O que fez ele? Nada, absolutamente nada de significativo. Foi filmado durante sete segundos a dançar de forma quase imóvel e desajeitada, e, mal o vídeo se espalhou pelo TikTok, alcançou milhões de visualizações em poucas horas. Duas semanas depois, assinava contratos com agências de viagens, viajava gratuitamente pelo mundo e cobrava milhares de euros por presenças em discotecas.

O fenómeno diz tudo sobre o nosso tempo. Antigamente, a ideia de herói implicava superação: o guerreiro que se sacrificava em combate, o explorador que desbravava territórios desconhecidos, o santo que renunciava a si mesmo pela fé, o cientista que revelava uma lei da natureza. A glória estava ligada à transcendência, ao serviço de algo maior do que o próprio interesse. Hoje, a transcendência foi substituída pelo algoritmo. O jovem banal, sem talento, sem virtude, sem obra, é elevado a ídolo instantâneo porque encarna na perfeição a lógica do nosso tempo: visibilidade imediata, monetização automática, celebridade sem mérito. A grandeza, a coragem e a entrega foram reduzidas a métricas digitais. Já não se pergunta o que alguém fez, mas quantas visualizações conseguiu. As televisões, tantas vezes com campanhas moralizadoras sobre valores e comportamentos, produzem ao mesmo tempo programas que vivem deste mesmo vazio.

O “Ibiza Boss” não é apenas uma anedota viral: é um sinal dos tempos. Representa o triunfo da vacuidade convertida em mercadoria, a glória fabricada sem substância, a fama sem esforço. A ascensão meteórica deixou de resultar de feitos; nasce agora de um vídeo casual, amplificado pela lógica cega dos algoritmos. A notoriedade tornou-se uma lotaria distribuída pelo acaso das partilhas.
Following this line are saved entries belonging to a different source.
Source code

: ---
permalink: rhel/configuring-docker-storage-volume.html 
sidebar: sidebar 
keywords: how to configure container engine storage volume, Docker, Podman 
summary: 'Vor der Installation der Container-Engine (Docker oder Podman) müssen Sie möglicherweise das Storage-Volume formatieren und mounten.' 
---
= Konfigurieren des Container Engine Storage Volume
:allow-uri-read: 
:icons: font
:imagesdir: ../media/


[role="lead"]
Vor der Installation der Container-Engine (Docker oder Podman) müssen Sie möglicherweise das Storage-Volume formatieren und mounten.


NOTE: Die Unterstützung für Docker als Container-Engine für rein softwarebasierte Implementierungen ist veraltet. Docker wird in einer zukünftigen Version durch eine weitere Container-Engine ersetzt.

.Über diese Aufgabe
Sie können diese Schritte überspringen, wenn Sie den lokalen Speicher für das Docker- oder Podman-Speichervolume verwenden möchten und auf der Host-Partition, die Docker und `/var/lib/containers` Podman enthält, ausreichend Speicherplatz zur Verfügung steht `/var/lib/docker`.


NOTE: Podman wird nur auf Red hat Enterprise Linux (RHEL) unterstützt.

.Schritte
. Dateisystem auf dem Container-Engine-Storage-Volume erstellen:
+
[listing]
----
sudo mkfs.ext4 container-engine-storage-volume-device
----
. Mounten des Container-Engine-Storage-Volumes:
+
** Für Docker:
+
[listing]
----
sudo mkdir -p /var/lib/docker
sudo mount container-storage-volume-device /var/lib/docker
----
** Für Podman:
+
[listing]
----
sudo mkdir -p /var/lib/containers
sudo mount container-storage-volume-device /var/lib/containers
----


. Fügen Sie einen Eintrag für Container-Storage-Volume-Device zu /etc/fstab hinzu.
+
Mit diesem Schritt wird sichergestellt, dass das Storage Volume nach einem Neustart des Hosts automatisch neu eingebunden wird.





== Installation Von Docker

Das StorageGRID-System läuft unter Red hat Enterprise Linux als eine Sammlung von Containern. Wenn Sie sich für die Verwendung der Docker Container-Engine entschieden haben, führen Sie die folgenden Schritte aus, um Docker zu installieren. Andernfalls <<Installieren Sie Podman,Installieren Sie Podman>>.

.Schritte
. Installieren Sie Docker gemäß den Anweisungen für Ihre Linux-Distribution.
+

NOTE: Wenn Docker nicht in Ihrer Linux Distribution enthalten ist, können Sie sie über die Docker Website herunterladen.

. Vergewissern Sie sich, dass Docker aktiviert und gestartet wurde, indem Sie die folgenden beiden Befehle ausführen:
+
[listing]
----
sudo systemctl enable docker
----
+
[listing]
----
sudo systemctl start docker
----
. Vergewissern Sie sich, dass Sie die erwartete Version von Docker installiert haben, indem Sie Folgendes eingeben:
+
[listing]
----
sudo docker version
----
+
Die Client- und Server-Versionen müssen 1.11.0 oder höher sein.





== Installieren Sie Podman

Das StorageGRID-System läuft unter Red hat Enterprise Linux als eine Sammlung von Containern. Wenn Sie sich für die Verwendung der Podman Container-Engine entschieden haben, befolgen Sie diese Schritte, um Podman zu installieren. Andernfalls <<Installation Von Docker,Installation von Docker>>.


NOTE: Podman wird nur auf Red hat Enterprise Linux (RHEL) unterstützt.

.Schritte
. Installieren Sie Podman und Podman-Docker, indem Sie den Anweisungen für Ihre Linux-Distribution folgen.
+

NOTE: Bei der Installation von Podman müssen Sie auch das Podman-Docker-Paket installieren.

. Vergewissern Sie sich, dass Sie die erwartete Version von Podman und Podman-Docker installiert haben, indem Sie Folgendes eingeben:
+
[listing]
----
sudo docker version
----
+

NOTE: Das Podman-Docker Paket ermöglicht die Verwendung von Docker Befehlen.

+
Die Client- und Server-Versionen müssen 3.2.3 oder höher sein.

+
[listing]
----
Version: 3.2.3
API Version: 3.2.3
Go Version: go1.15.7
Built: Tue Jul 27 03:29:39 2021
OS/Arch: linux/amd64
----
Esta é também uma consequência do que apregoamos como progresso.

Mas o problema é mais profundo: não estamos apenas a trocar heróis por influencers, TikTokers e YouTubers. Estamos a mudar o nosso imaginário coletivo. Uma civilização que já não distingue grandeza de vulgaridade, mérito de acaso, substância de aparência, é uma civilização em dissolução. O herói liberal-progressista não combate guerras, não funda cidades, não descobre territórios, não revela verdades. Limita-se a existir perante uma câmara, a mover-se de forma suficientemente caricata para que o vídeo se torne viral.

Se na Idade Média o herói era o santo, na Idade Moderna o explorador, e no século XIX o cientista e o patriota, no século XXI o herói é o influencer. A sua missão não é transcender-se, mas acumular likes. A sua recompensa não é a memória duradoura, mas a remuneração efémera. A sua grandeza mede-se em seguidores, não em feitos.

O caso de Jack Kay é paradigmático. Ele não enganou ninguém, não produziu nada, não construiu obra alguma. Apenas foi apanhado no momento certo, diante do algoritmo certo, e isso basta. A sua ascensão fulgurante não é exceção, é a regra. É o reflexo fiel de um tempo em que a notoriedade é, por si só, a única forma de transcendência reconhecida. Instaura-se uma nova lei da física: quanto mais baixo se desce, mais depressa se sobe. Isso acontece no entretenimento, na política, nos comentadores, nos novos famosos.

E este mecanismo não se limita ao entretenimento. Ele espelha a lógica profunda do liberal-progressismo: na política, substitui-se a liderança pela imagem mediática; na cultura, a criação dá lugar à viralização; na vida quotidiana, a substância é trocada pela performance. Em todos os domínios, aquilo que importa já não é a verdade, mas a visibilidade.

Por isso, o “Ibiza Boss” não é apenas uma curiosidade de verão: é um espelho cultural. Mostra-nos que vivemos numa era em que o mérito deixou de ser critério, em que a fama não nasce de feitos, mas de algoritmos, em que a glória não se conquista, recebe-se por sorte digital.

Eis, portanto, a essência do nosso tempo: a glorificação do efémero, a mercantilização do nada, a substituição da grandeza pela notoriedade. O herói morreu; o influencer ocupa o seu lugar. E o problema não é ele, somos nós.